Gabrielle Mason est une doctorante de 2e année en sciences politiques. Dans une communication présentée au Congrès des sciences humaines qui se tient cette semaine à l’Université Carleton à Ottawa, elle affirme que les changements démographiques associés à une population vieillissante causeront bientôt une véritable crise dans les services aux aînés au Canada.
« D’une part, dit-elle, la population vieillit rapidement. En 2015 – dans six ans seulement – il y aura au Canada davantage de personnes âgées de plus de 65 ans que de personnes âgées de moins de 15 ans. Et la proportion de personnes âgées au pays devrait doubler au cours des 25 prochaines années. »
D’autre part, les aidants naturels sont moins disponibles et moins aptes à faire le travail pour diverses raisons.
Actuellement, 90 pour cent des soins aux aînés sont donnés par des aidants bénévoles, des femmes pour la plupart. Mais de nos jours, la majorité des femmes travaillent à l’extérieur à temps plein et il leur est plus difficile de prendre soin de leurs parents âgés – particulièrement, si elles ont aussi encore une famille à élever.
Ces aidants naturels sont aussi moins nombreux dans les familles en raison de la diminution du nombre d’enfants. Enfin, le divorce a rendu plusieurs personnes âgées plus vulnérables, n’ayant plus le support d’un conjoint.
Ces changements et la longévité accrue de la population imposent une refonte des services offerts aux aînés.
« Les décideurs canadiens n’ont que quelques années pour régler la question des services offerts aux aînés, dit Madame Mason, car les changements démographiques nous conduisent rapidement dans une impasse. »
Les décideurs n’ont peut-être pas à regarder très loin. Madame Mason mentionne que des programmes efficaces de soins aux aînés existent déjà, citant le Programme pour l’autonomie des anciens combattants (PAAC), offert par me ministère Anciens combattants Canada.
Selon le site Web Anciens combattants Canada, le PAAC est un programme national de soins à domicile qui aide les vétérans et d’autres personnes qualifiées à se maintenir en santé et à vivre de manière autonome dans leur propre maison.
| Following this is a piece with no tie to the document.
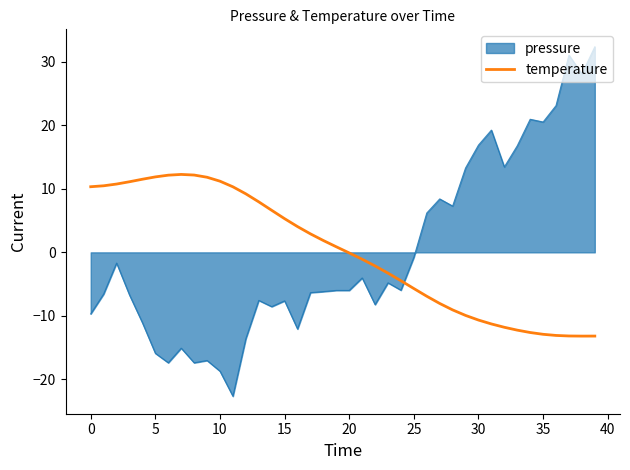

What is the difference between the maximum and minimum values in the temperature series?

25.4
Grâce à ce programme, ils peuvent recevoir du financement pour couvrir des dépenses telles que la tonte du gazon, le déneigement, l’entretien ménager, les soins d’hygiène personnels, les soins et le service de soutien par des professionnels de la santé ainsi que certains déplacements.
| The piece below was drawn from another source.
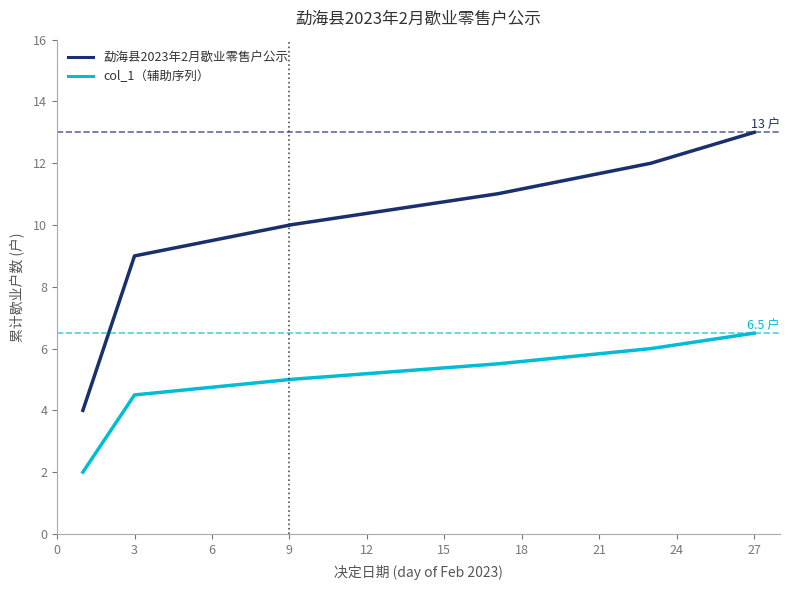

What is the average value of the 勐海县2023年2月歇业零售户公示 series?

10.5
Selon Mason, 94 500 canadiens profitent actuellement de cette assistance dont la valeur est indéniable.
« Beaucoup de gens diront qu’il en coûterait beaucoup d’offrir des services semblables à ceux du PAAC, » dit Gabrielle Mason, mais selon elle, de tels programmes éliminent ou retardent l’institutionnalisation, et en ce sens permettent de réaliser d’importantes économies.
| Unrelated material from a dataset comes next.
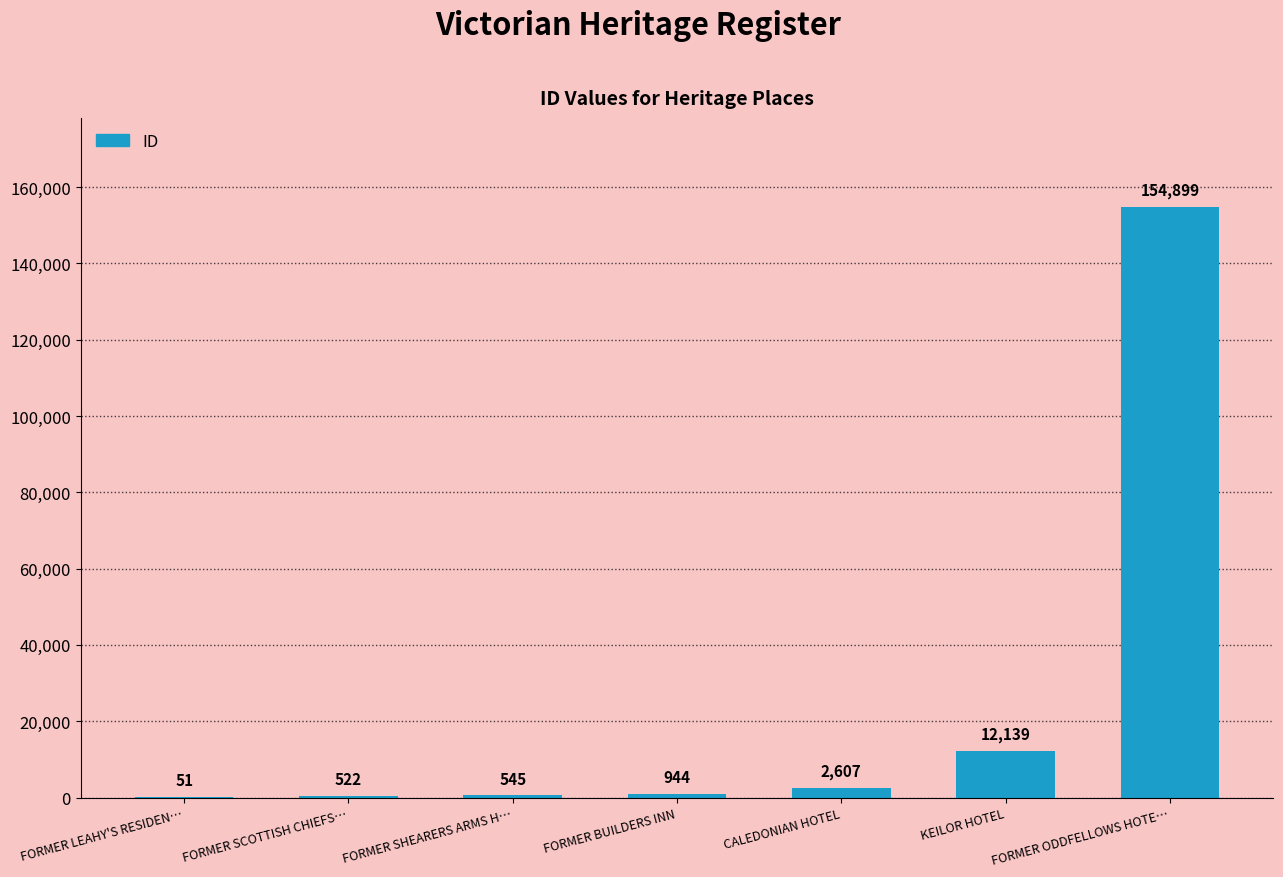

The value at KEILOR HOTEL is 3812. True or false?

False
« Les Canadiens méritent et devraient s’attendre à jouir d’une bonne qualité de vie dans leurs vieux jours, dit Madame Mason. Un niveau minimal de soins ne devrait pas être considéré comme un luxe. »
Organisé par la Fédération canadienne des sciences humaines, le Congrès 2009 réunit quelque 8,000 chercheurs de partout au Canada et dans le monde.